Saturday, August 27, 2011

To Ghum by Choo-Choo

Finally, I could see Darjeeling! The cover of fog was gone.


This city in the clouds is a lovely place, its culture influenced by refugees from Tibet as well as proximity to Nepal, Sikkim, and Bhutan. Advocates of the area becoming its own state call the area Gorhkaland rather than West Bengal—that discussion is ongoing, with no clear resolution in sight.

I took advantage of the perfect weather to go on the Darjeeling Himalayan Railway, also known as the "toy train." Landslides had stopped the regular daily train journey down the mountain at the moment, but tourists could still take joyrides on the steam train from Darjeeling to Ghum, some 20 kilometers down the track.

You're supposed to buy your tickets the day before, but I've become completely slack in my planning, so I just trotted down to the station before departure time.

And the train was sold out. That's because the engine is antique—not just in a charming way, but the damn thing barely works as it heaves and puffs its way along the tiny tracks set into the road. The engine is so frail at this point—a ticket seller explained to me that "We are having some problems with our Indian engine"—that it can only haul a single carriage of tourists at a time. And all the seats were gone.

Except they weren't, because I was just a single person. One of the ticket sellers asked "How many," and I responded "One." He motioned me into an office where he wrote out a single ticket and hustled me into the last seat in the corner. And we were off!

The locomotive was on backwards.

The train had barely left the station before is stopped under a water spout, taking on water until the engine overflowed. The poor train looked like it wanted out of its misery.
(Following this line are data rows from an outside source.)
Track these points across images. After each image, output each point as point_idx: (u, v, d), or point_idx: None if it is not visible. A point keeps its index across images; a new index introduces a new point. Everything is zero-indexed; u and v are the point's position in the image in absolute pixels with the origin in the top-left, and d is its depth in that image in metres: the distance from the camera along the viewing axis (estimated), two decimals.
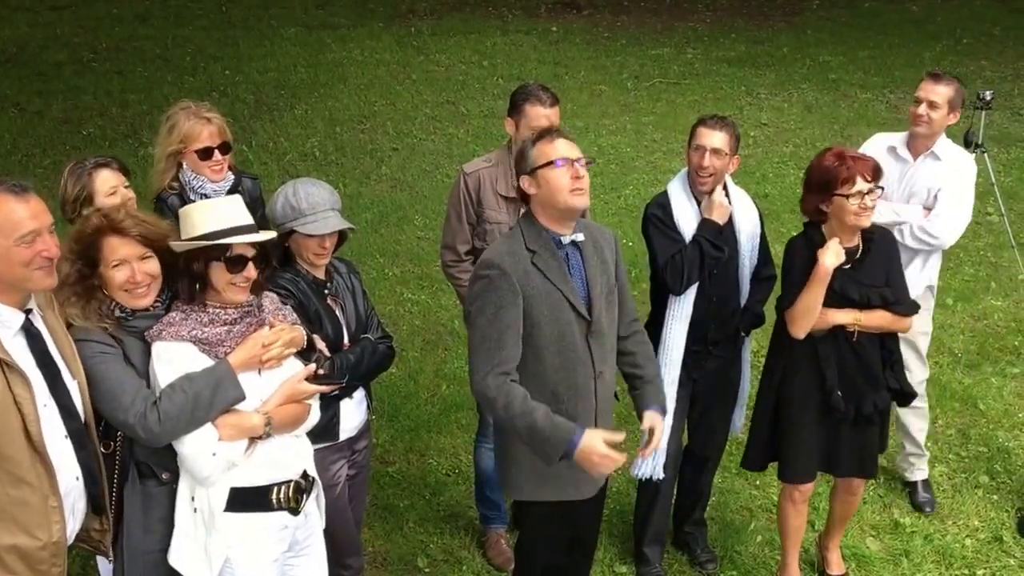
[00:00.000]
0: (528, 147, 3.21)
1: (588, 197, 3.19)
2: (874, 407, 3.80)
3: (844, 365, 3.77)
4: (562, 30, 13.06)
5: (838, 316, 3.71)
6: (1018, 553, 4.45)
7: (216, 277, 2.92)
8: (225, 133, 3.94)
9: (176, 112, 3.91)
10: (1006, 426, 5.35)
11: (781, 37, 12.66)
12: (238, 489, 2.94)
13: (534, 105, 3.97)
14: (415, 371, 5.86)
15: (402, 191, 8.42)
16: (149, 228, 2.92)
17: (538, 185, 3.16)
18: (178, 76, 11.19)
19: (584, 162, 3.16)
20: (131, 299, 2.90)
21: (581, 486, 3.29)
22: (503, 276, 3.10)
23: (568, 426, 3.05)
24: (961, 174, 4.42)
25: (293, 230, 3.32)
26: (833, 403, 3.75)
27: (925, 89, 4.35)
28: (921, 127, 4.35)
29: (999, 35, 12.37)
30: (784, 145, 9.28)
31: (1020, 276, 6.36)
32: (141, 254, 2.89)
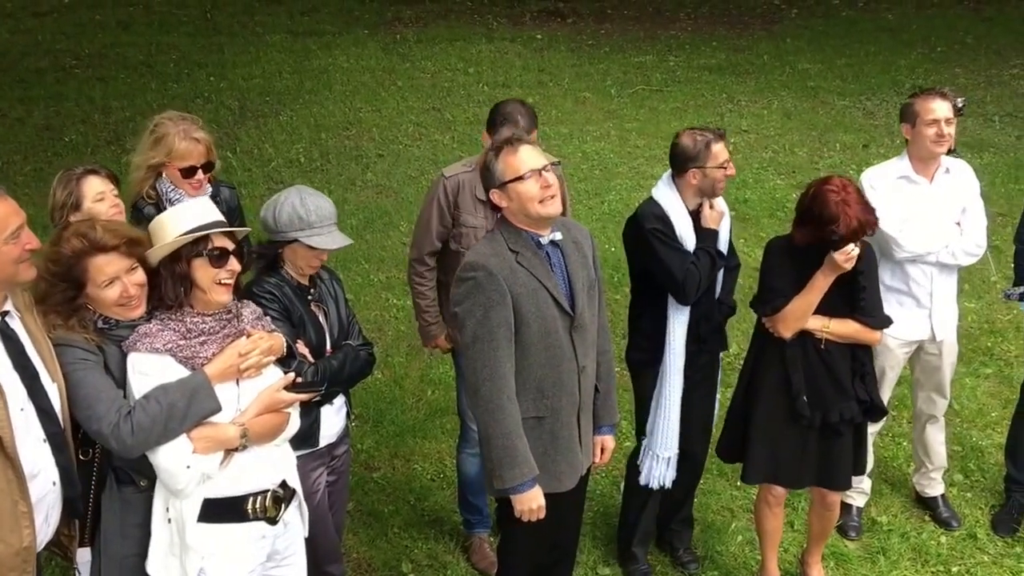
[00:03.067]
0: (492, 161, 3.23)
1: (560, 201, 3.23)
2: (840, 417, 3.80)
3: (812, 371, 3.80)
4: (547, 38, 13.13)
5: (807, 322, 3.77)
6: (992, 550, 4.55)
7: (201, 275, 2.91)
8: (211, 152, 3.94)
9: (165, 125, 3.88)
10: (979, 425, 5.45)
11: (761, 45, 12.76)
12: (211, 500, 2.92)
13: (511, 130, 3.92)
14: (400, 376, 5.91)
15: (387, 197, 8.47)
16: (128, 237, 2.92)
17: (509, 198, 3.21)
18: (162, 83, 11.20)
19: (550, 167, 3.20)
20: (126, 312, 2.92)
21: (563, 479, 3.38)
22: (490, 277, 3.15)
23: (534, 468, 3.20)
24: (975, 183, 4.45)
25: (296, 239, 3.32)
26: (798, 408, 3.77)
27: (939, 109, 4.22)
28: (943, 147, 4.26)
29: (972, 43, 12.50)
30: (764, 151, 9.36)
31: (992, 278, 6.46)
32: (128, 267, 2.89)
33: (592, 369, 3.43)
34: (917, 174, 4.35)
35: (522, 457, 3.18)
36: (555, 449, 3.34)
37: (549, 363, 3.26)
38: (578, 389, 3.35)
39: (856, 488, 4.63)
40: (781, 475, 3.96)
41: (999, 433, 5.14)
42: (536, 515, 3.25)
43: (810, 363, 3.80)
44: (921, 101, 4.28)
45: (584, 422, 3.43)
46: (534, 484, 3.22)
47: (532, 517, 3.26)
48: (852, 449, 3.95)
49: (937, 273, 4.36)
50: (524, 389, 3.24)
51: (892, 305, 4.31)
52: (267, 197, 3.55)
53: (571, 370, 3.31)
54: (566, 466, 3.37)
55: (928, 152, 4.29)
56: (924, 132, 4.25)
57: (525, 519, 3.27)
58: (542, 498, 3.25)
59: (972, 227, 4.35)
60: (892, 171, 4.39)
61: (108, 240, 2.87)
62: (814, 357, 3.80)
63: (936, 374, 4.56)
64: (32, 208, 3.02)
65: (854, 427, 3.92)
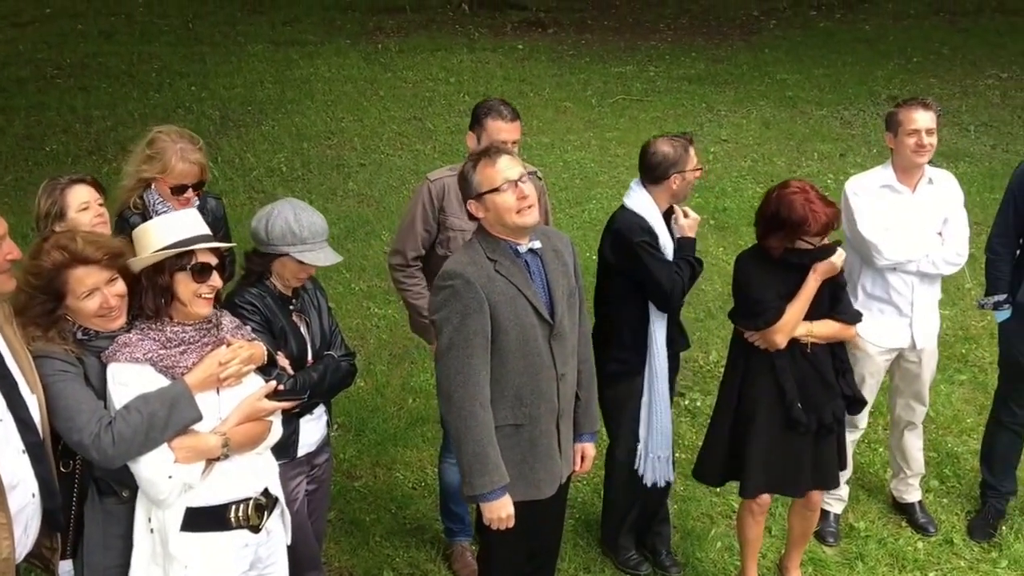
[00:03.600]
0: (470, 172, 3.26)
1: (537, 211, 3.26)
2: (833, 416, 3.88)
3: (801, 377, 3.85)
4: (528, 48, 13.19)
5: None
6: (968, 555, 4.59)
7: (182, 288, 2.91)
8: (205, 172, 3.95)
9: (163, 143, 3.86)
10: (955, 432, 5.51)
11: (740, 56, 12.87)
12: (194, 509, 2.92)
13: (495, 120, 4.03)
14: (382, 385, 5.92)
15: (369, 206, 8.49)
16: (109, 249, 2.92)
17: (486, 209, 3.24)
18: (143, 92, 11.19)
19: (526, 177, 3.23)
20: (106, 323, 2.92)
21: (542, 487, 3.40)
22: (467, 285, 3.17)
23: (505, 477, 3.22)
24: (959, 193, 4.47)
25: (287, 254, 3.33)
26: (795, 416, 3.81)
27: (922, 119, 4.25)
28: (924, 157, 4.29)
29: (947, 54, 12.65)
30: (743, 160, 9.44)
31: (967, 286, 6.54)
32: (108, 278, 2.89)
33: (572, 377, 3.45)
34: (900, 183, 4.38)
35: (492, 465, 3.20)
36: (534, 457, 3.36)
37: (528, 371, 3.28)
38: (557, 397, 3.36)
39: (834, 495, 4.68)
40: (781, 485, 4.00)
41: (974, 439, 5.20)
42: (505, 524, 3.27)
43: (800, 369, 3.85)
44: (904, 111, 4.33)
45: (564, 430, 3.45)
46: (504, 493, 3.24)
47: (501, 525, 3.28)
48: (836, 446, 4.02)
49: (918, 282, 4.40)
50: (502, 396, 3.26)
51: (873, 313, 4.37)
52: (248, 206, 3.57)
53: (550, 378, 3.33)
54: (545, 474, 3.39)
55: (909, 161, 4.32)
56: (905, 142, 4.29)
57: (494, 527, 3.29)
58: (511, 507, 3.26)
59: (953, 237, 4.39)
60: (875, 180, 4.42)
61: (89, 252, 2.87)
62: (802, 362, 3.85)
63: (915, 382, 4.61)
64: (13, 218, 3.03)
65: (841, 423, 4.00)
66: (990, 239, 4.59)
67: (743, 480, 4.00)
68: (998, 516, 4.77)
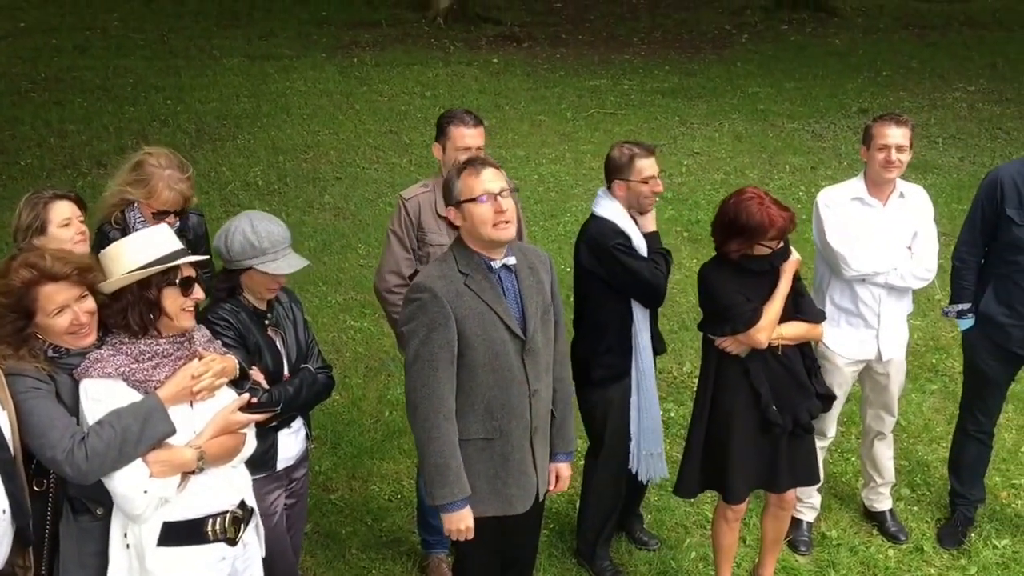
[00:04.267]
0: (454, 179, 3.30)
1: (513, 227, 3.29)
2: (809, 415, 3.94)
3: (776, 379, 3.89)
4: (503, 62, 13.27)
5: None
6: (938, 562, 4.65)
7: (170, 302, 2.92)
8: (189, 200, 3.93)
9: (151, 168, 3.83)
10: (925, 440, 5.58)
11: (712, 69, 12.99)
12: (171, 523, 2.91)
13: (458, 127, 4.08)
14: (358, 398, 5.93)
15: (345, 219, 8.51)
16: (78, 266, 2.91)
17: (463, 218, 3.27)
18: (118, 106, 11.16)
19: (507, 192, 3.26)
20: (77, 340, 2.90)
21: (515, 502, 3.41)
22: (434, 299, 3.20)
23: (466, 489, 3.25)
24: (930, 208, 4.52)
25: (250, 267, 3.34)
26: (771, 418, 3.85)
27: (891, 134, 4.30)
28: (893, 172, 4.32)
29: (916, 67, 12.83)
30: (715, 173, 9.52)
31: (937, 296, 6.63)
32: (78, 295, 2.88)
33: (546, 394, 3.46)
34: (871, 196, 4.42)
35: (454, 476, 3.23)
36: (506, 472, 3.37)
37: (498, 385, 3.30)
38: (529, 412, 3.37)
39: (806, 503, 4.74)
40: (761, 483, 4.06)
41: (944, 448, 5.26)
42: (464, 535, 3.30)
43: (773, 372, 3.89)
44: (877, 125, 4.38)
45: (538, 446, 3.45)
46: (465, 504, 3.27)
47: (461, 536, 3.31)
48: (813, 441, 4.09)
49: (886, 295, 4.45)
50: (472, 410, 3.28)
51: (841, 325, 4.43)
52: (225, 220, 3.58)
53: (522, 393, 3.34)
54: (517, 489, 3.40)
55: (879, 176, 4.37)
56: (875, 156, 4.35)
57: (454, 537, 3.33)
58: (471, 519, 3.29)
59: (923, 251, 4.43)
60: (847, 192, 4.46)
61: (58, 268, 2.86)
62: (775, 365, 3.89)
63: (884, 393, 4.67)
64: None
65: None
66: (957, 247, 4.64)
67: (726, 487, 4.03)
68: (967, 524, 4.83)
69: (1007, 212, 4.39)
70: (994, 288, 4.50)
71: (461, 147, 4.06)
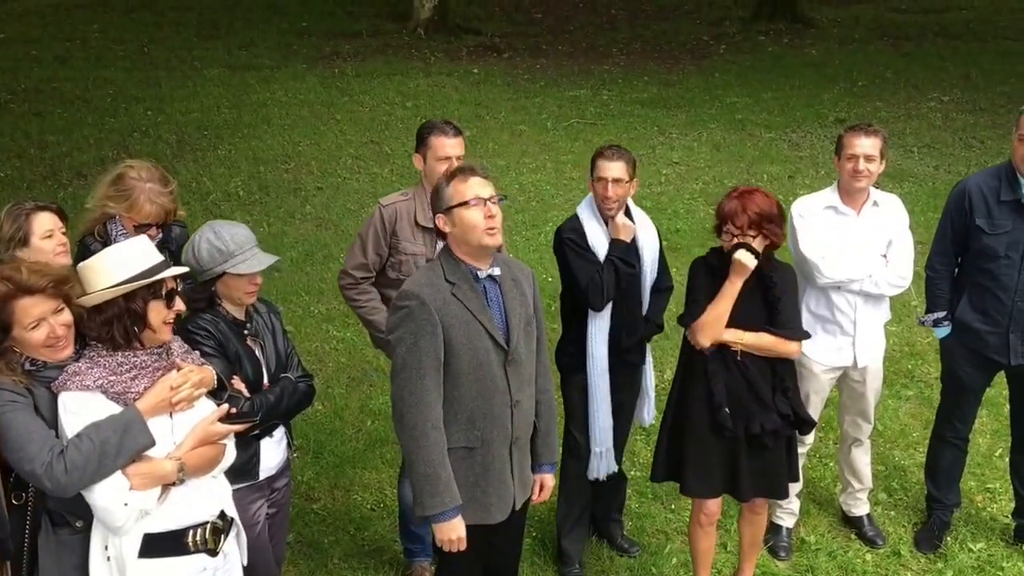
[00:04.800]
0: (443, 186, 3.33)
1: (501, 235, 3.33)
2: (762, 428, 3.90)
3: (732, 384, 3.92)
4: (483, 72, 13.33)
5: (723, 334, 3.90)
6: (915, 566, 4.71)
7: (154, 315, 2.93)
8: (171, 214, 3.89)
9: (132, 182, 3.80)
10: (902, 445, 5.66)
11: (691, 80, 13.08)
12: (152, 535, 2.91)
13: (438, 137, 4.14)
14: (340, 408, 5.94)
15: (327, 230, 8.53)
16: (54, 278, 2.90)
17: (453, 223, 3.29)
18: (99, 117, 11.14)
19: (497, 199, 3.30)
20: (54, 353, 2.90)
21: (493, 511, 3.43)
22: (422, 307, 3.22)
23: (457, 498, 3.26)
24: (904, 217, 4.57)
25: (224, 272, 3.35)
26: (720, 419, 3.89)
27: (859, 144, 4.35)
28: (862, 182, 4.37)
29: (891, 78, 12.95)
30: (694, 182, 9.60)
31: (913, 303, 6.71)
32: (54, 308, 2.88)
33: (528, 405, 3.49)
34: (845, 205, 4.48)
35: (444, 486, 3.23)
36: (486, 481, 3.39)
37: (481, 395, 3.32)
38: (510, 422, 3.40)
39: (785, 509, 4.80)
40: (720, 487, 4.07)
41: (921, 452, 5.32)
42: (456, 545, 3.30)
43: (731, 376, 3.92)
44: (847, 136, 4.44)
45: (518, 456, 3.47)
46: (456, 514, 3.27)
47: (452, 548, 3.31)
48: (785, 458, 4.07)
49: (862, 303, 4.51)
50: (455, 419, 3.30)
51: (817, 332, 4.48)
52: None
53: (504, 403, 3.36)
54: (496, 499, 3.41)
55: (848, 185, 4.44)
56: (844, 166, 4.42)
57: (446, 548, 3.33)
58: (463, 529, 3.29)
59: (897, 259, 4.49)
60: (821, 201, 4.52)
61: (34, 282, 2.85)
62: (734, 370, 3.92)
63: (860, 400, 4.73)
64: None
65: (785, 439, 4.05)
66: (929, 258, 4.71)
67: (682, 479, 4.11)
68: (943, 528, 4.90)
69: (976, 222, 4.46)
70: (969, 296, 4.58)
71: (441, 157, 4.12)
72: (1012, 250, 4.41)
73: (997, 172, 4.52)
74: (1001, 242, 4.42)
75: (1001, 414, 5.65)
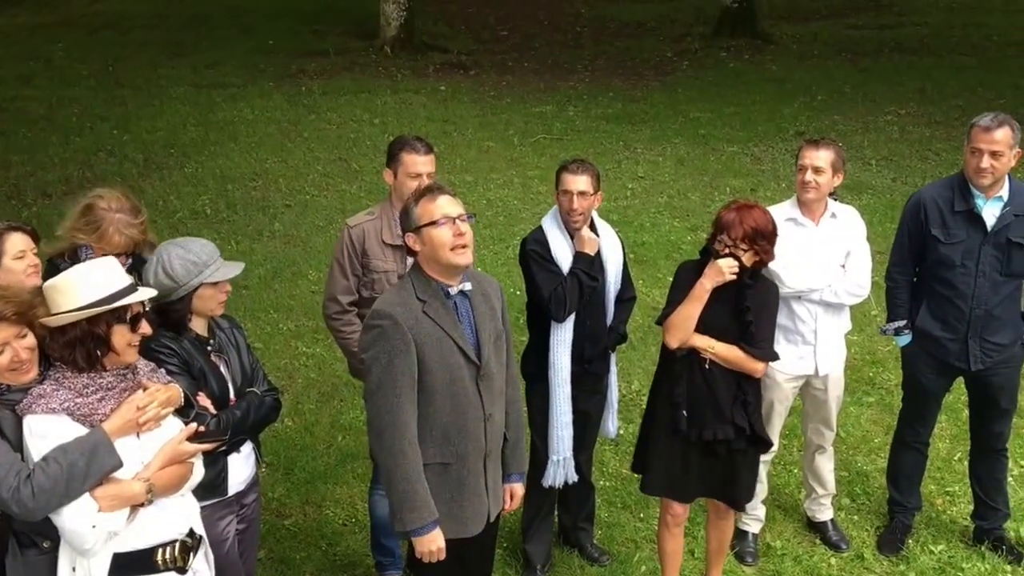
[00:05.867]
0: (412, 206, 3.37)
1: (471, 253, 3.35)
2: (714, 436, 3.97)
3: (694, 389, 3.99)
4: (450, 89, 13.40)
5: (695, 338, 3.97)
6: (878, 569, 4.81)
7: (118, 339, 2.92)
8: (141, 244, 3.82)
9: (101, 212, 3.74)
10: (864, 451, 5.76)
11: (655, 96, 13.21)
12: (121, 554, 2.91)
13: (410, 153, 4.19)
14: (311, 423, 5.95)
15: (295, 247, 8.54)
16: (19, 304, 2.89)
17: (422, 243, 3.33)
18: (64, 137, 11.08)
19: (466, 217, 3.34)
20: (18, 376, 2.89)
21: (469, 524, 3.47)
22: (395, 326, 3.25)
23: (434, 512, 3.30)
24: (861, 227, 4.69)
25: (201, 284, 3.34)
26: (676, 419, 3.98)
27: (808, 156, 4.46)
28: (811, 193, 4.48)
29: (849, 92, 13.13)
30: (659, 196, 9.70)
31: (873, 312, 6.84)
32: (18, 332, 2.87)
33: (500, 418, 3.53)
34: (803, 217, 4.59)
35: (422, 501, 3.27)
36: (462, 495, 3.43)
37: (455, 410, 3.35)
38: (484, 436, 3.44)
39: (751, 515, 4.88)
40: (673, 487, 4.15)
41: (882, 458, 5.42)
42: (436, 556, 3.34)
43: (694, 381, 4.00)
44: (802, 148, 4.58)
45: (491, 469, 3.52)
46: (435, 527, 3.31)
47: (432, 559, 3.35)
48: (742, 471, 4.13)
49: (822, 312, 4.62)
50: (430, 436, 3.33)
51: (780, 342, 4.57)
52: None
53: (477, 418, 3.40)
54: (472, 512, 3.46)
55: (801, 196, 4.57)
56: (797, 178, 4.56)
57: (426, 560, 3.36)
58: (442, 540, 3.33)
59: (856, 269, 4.60)
60: (781, 213, 4.58)
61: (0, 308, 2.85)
62: (698, 376, 4.00)
63: (822, 408, 4.82)
64: None
65: (751, 457, 4.12)
66: (888, 268, 4.82)
67: (644, 473, 4.21)
68: (905, 531, 5.00)
69: (932, 232, 4.58)
70: (928, 305, 4.69)
71: (412, 173, 4.17)
72: (968, 259, 4.53)
73: (950, 183, 4.65)
74: (957, 251, 4.54)
75: (960, 419, 5.78)
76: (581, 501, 4.81)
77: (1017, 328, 4.67)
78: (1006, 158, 4.42)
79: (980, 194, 4.51)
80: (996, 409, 4.79)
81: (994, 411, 4.80)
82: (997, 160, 4.40)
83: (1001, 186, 4.52)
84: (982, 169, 4.42)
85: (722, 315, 3.97)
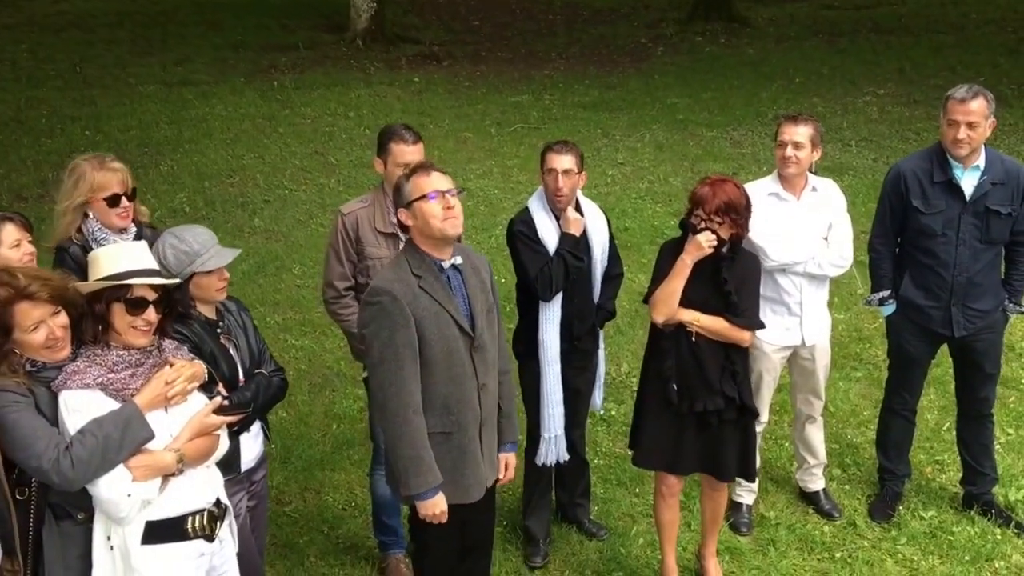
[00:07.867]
0: (404, 182, 3.48)
1: (461, 224, 3.47)
2: (705, 408, 4.04)
3: (683, 362, 4.07)
4: (424, 81, 13.39)
5: (680, 313, 4.04)
6: (870, 535, 4.90)
7: (117, 319, 3.03)
8: (128, 182, 4.02)
9: (81, 165, 3.97)
10: (853, 424, 5.85)
11: (631, 82, 13.27)
12: (154, 522, 3.04)
13: (399, 144, 4.25)
14: (305, 414, 5.96)
15: (277, 242, 8.51)
16: (53, 284, 3.01)
17: (414, 217, 3.44)
18: (34, 138, 10.97)
19: (455, 192, 3.45)
20: (53, 354, 3.00)
21: (471, 491, 3.57)
22: (394, 302, 3.34)
23: (438, 476, 3.40)
24: (841, 200, 4.78)
25: (194, 273, 3.43)
26: (667, 393, 4.06)
27: (787, 132, 4.54)
28: (791, 168, 4.55)
29: (827, 74, 13.24)
30: (640, 182, 9.76)
31: (858, 291, 6.92)
32: (52, 311, 2.99)
33: (493, 387, 3.63)
34: (785, 191, 4.68)
35: (427, 466, 3.38)
36: (463, 463, 3.53)
37: (453, 381, 3.46)
38: (479, 405, 3.55)
39: (745, 487, 4.95)
40: (666, 461, 4.22)
41: (871, 430, 5.51)
42: (440, 519, 3.46)
43: (682, 354, 4.07)
44: (781, 124, 4.67)
45: (487, 437, 3.63)
46: (438, 491, 3.43)
47: (436, 520, 3.47)
48: (738, 447, 4.20)
49: (806, 284, 4.70)
50: (431, 406, 3.43)
51: (766, 313, 4.64)
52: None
53: (472, 388, 3.52)
54: (473, 479, 3.57)
55: (781, 171, 4.65)
56: (776, 153, 4.65)
57: (431, 521, 3.47)
58: (445, 504, 3.45)
59: (838, 241, 4.69)
60: (763, 188, 4.70)
61: (32, 286, 2.96)
62: (685, 349, 4.07)
63: (811, 378, 4.91)
64: None
65: (741, 428, 4.18)
66: (871, 240, 4.92)
67: (636, 446, 4.29)
68: (896, 498, 5.09)
69: (912, 203, 4.67)
70: (911, 274, 4.78)
71: (401, 163, 4.20)
72: (948, 228, 4.63)
73: (928, 154, 4.74)
74: (937, 221, 4.63)
75: (947, 391, 5.87)
76: (576, 477, 4.87)
77: (998, 294, 4.78)
78: (982, 128, 4.52)
79: (958, 164, 4.61)
80: (980, 374, 4.89)
81: (978, 376, 4.90)
82: (973, 131, 4.50)
83: (978, 156, 4.61)
84: (959, 140, 4.51)
85: (705, 289, 4.04)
We sluggishly went up the hill to a panoramic viewpoint, stopped for photos (and to shovel in more coal), then proceeded to Ghum, the engineer waving at friends as we went. Ghum has a small museum, which the passengers looked at while the locomotive turned around—now it was facing the right way—then the train pulled us back to Darjeeling.

Here's a little video of the train. And as an added bonus: Now I know what it was like to travel on steam trains in the old days. Because when I disembarked, I realized that I was covered in soot. (More photos are here.)

1 comment:

  1. What a lovely town! I particularly like the fact that the signs for the train stops look like the ones from the London Tube.